### Textauszug
* * * * *
Eine Kundin hat im Erstgespräch gesagt, dass das ihre letzte Maßnahme ist, nachdem sie schon viele Jahre in Deutschland lebt, ohne eine reelle Chance auf einen Arbeitsplatz. Im Aufnahmegespräch stellte sich heraus, dass sie fünf Sprachen beherrscht: Englisch, Arabisch, Pakistanisch, Deutsch und Türkisch. Im Moment führt sie gerade für die anderen Frauen im Kurs einen Schminkkurs durch. Sie ist gelernte Visagistin. Sie hat von mir Arbeitsmaterialien bekommen und Unterlagen, wie man anleitet. Diese Dame hat den Deutschtest gemacht und strebt im Anschluss eine weitere Fortbildung zur Betreuungspädagogin an, um endlich einen Einstieg in die Berufstätigkeit zu bekommen.

wb-web: Wie schaffen Sie es, Menschen mit so unterschiedlichen Hintergründen und Voraussetzungen zu einem Team zu formen?

Iris Poljak: Die Gemeinsamkeiten, bezogen auf die Integration in den Arbeitsmarkt, beginnen bei den Einzelnen. Das Team verbindet an sich, dass jeder ein Problem hat, aber jeder hat ein anderes Problem. Die Teilnehmenden erkennen, dass alle in der Gruppe ein Problem haben, aber auch, dass man daran arbeiten kann. So arbeitet jeder für sich an seinem Problem, unterstützt durch die Gruppe. Jeder wird auf die Lösung seines Problems vorbereitet. Dazu gibt es individuelle Leitfäden, welche das Problem in kleinen oder großen Schritten auflösen. Für die Leitfäden wird eine Analyse erstellt: Wo stehe ich? Was mache ich? Wie weit bin ich gekommen? Wo möchte ich hin? Wie komme ich dahin?

Wir erstellen vor der Maßnahme zudem eine Zielvereinbarung: Wo möchte ich hin und was möchte ich mit dieser Maßnahme erreichen? Was bringt mir dieses Programm? Was bringt mir Ernährung? Was bringt mir Sport? Was bringt mir Bewerbungstraining? Was hat das alles miteinander gemeinsam? Wir sind ein halbes Jahr zusammen, d.h. wir haben ein halbes Jahr hier intensives Bewerbungstraining, ein halbes Jahr Sport und ein halbes Jahr reden wir hier über unseren Körper und über uns.

Der Gruppenzusammenhalt entwickelt sich auch durch gemeinsame Arbeiten wie z.B. das gemeinsame Kochen im Rahmen des Projektes Gesunde Küche. Das Kochen kennt man von zu Hause, man ist dabei frei und ungezwungen. Für das gemeinsame Kochen in der Maßnahme im Rahmen des Projektes Gesunde Küche wird ein Kochplan erstellt. Es wird erstmal analysiert, was möchte man essen, was möchte man kochen? Dementsprechend wird dann ein Menüplan erstellt. Das Menü muss natürlich auch finanziert werden, deshalb wird auch ein Finanzplan erstellt. Es muss eingekauft werden. Daraus ergeben sich verschiedene Anlässe für die Einteilung von Gruppen.
* * * * *
### Auszüge aus Datensätzen
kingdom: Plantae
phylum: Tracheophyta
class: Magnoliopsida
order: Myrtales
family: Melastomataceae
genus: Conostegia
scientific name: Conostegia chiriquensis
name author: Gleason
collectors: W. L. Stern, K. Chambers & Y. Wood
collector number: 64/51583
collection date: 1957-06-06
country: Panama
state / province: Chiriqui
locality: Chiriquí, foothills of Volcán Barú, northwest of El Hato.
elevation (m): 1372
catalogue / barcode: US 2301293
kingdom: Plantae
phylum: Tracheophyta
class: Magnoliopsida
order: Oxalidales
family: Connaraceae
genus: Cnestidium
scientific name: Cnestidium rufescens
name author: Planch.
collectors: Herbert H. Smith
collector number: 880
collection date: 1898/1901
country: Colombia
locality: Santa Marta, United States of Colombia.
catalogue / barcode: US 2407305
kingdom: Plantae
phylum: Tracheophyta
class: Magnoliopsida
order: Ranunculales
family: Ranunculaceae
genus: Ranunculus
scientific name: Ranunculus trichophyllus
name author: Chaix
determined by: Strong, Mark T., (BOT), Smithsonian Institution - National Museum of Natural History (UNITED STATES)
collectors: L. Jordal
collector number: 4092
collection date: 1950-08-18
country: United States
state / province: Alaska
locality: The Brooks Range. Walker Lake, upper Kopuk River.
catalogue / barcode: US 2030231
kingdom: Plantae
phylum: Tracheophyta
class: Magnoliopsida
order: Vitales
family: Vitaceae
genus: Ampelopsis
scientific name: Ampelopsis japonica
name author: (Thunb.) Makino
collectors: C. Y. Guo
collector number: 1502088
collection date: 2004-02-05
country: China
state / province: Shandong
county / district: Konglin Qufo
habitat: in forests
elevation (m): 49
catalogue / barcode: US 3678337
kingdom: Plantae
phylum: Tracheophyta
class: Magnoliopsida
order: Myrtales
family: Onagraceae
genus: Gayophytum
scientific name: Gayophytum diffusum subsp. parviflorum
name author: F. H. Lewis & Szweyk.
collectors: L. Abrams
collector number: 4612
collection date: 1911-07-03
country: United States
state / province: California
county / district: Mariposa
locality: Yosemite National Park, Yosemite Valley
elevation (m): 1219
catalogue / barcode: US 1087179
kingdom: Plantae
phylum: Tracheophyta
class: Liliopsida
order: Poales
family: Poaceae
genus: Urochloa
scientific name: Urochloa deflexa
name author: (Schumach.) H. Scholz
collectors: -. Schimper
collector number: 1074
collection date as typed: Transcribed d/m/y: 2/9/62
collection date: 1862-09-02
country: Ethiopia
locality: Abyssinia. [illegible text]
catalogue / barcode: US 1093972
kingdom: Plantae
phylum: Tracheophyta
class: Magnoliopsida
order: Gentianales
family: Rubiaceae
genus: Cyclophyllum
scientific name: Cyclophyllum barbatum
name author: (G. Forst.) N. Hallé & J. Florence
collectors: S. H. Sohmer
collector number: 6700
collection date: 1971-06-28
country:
* * * * *
### Zu bearbeiten
A: Nennen Sie alle Sprachen, die die Kundin laut dem Interview zur Arbeitsmarktintegration beherrscht.
B: Schreiben Sie aus dem Interview zur Arbeitsmarktintegration den Abschnitt von „Iris Poljak: Die“ bis „komme ich dahin?“ wortgetreu ab.
C: Schreiben Sie das Interview zur Arbeitsmarktintegration im Anschluss an seinen letzten Satz weiter.

### Lösungen
A: Englisch, Arabisch, Pakistanisch, Deutsch und Türkisch

B:
Iris Poljak: Die Gemeinsamkeiten, bezogen auf die Integration in den Arbeitsmarkt, beginnen bei den Einzelnen. Das Team verbindet an sich, dass jeder ein Problem hat, aber jeder hat ein anderes Problem. Die Teilnehmenden erkennen, dass alle in der Gruppe ein Problem haben, aber auch, dass man daran arbeiten kann. So arbeitet jeder für sich an seinem Problem, unterstützt durch die Gruppe. Jeder wird auf die Lösung seines Problems vorbereitet. Dazu gibt es individuelle Leitfäden, welche das Problem in kleinen oder großen Schritten auflösen. Für die Leitfäden wird eine Analyse erstellt: Wo stehe ich? Was mache ich? Wie weit bin ich gekommen? Wo möchte ich hin? Wie komme ich dahin?

C:
Alles wird gemeinsam abgesprochen: Die ganze Planung von A – Z, bis hin zum Abwasch wird ganz genau durchstrukturiert, wer was wann macht. Ob es dann auch so abläuft, das sei dahingestellt. Aber zunächst bekommen alle erstmal einen Arbeitsauftrag. So beginnt eigentlich schon Teambildung. Denn der gemeinsame Arbeitsprozess erfordert Aufteilung, Planung, Abstimmung und Nutzung der verschiedenen Kompetenzen und Erfahrungen der Gruppenmitglieder.

wb-web: Wie können Sie die individuellen Kompetenzen und Entwicklungspotenziale konstruktiv in den Gruppenprozess integrieren?

Iris Poljak: In den Aufnahmegesprächen ergibt sich ein erster Eindruck über die vorhandenen Kompetenzen. Es werden die Daten erfasst und Informationen über den Gesundheitszustand, die Lebenssituation und ihren bisherigen Werdegang gesammelt, zum Beispiel berufliche Praktika oder bisherige Maßnahmen.

Anschließend werden die Ziele definiert, welche die Teilnehmenden in der Maßnahme erreichen wollen. Wir schauen dann, „Wie komme ich an mein Ziel heran?“ „Wer kann mir dabei helfen?“ „Sind die Ziele realistisch?“

wb-web: Wie entwickelt sich der Gruppenprozess?

Iris Poljak: In der Gruppe sucht sich erstmal jeder einen Ansprechpartner als Vertrauensperson. Daraus ergibt sich schon recht früh eine Gruppenbildung. Wir beobachten: Ist die Gruppe gut? Ist sie förderlich? Wir versuchen dann, das vorsichtig zu steuern, um diese Gruppe bei Bedarf so umzustrukturieren, dass die Mitglieder gut miteinander arbeiten können. Wir berücksichtigen dabei auch die Wünsche der Teilnehmenden, sofern diese zum Ziel führen. Zum Beispiel war eine Gruppe ziemlich schwach. Da hat nur ein junger Mann gearbeitet und die anderen meinten sich an ihn anhängen zu können. Nachdem wir die Gruppe aufgeteilt haben, funktionierte die Zusammenarbeit. Derjenige, der gut gearbeitet hat, bekommt natürlich auch die Bestätigung dafür.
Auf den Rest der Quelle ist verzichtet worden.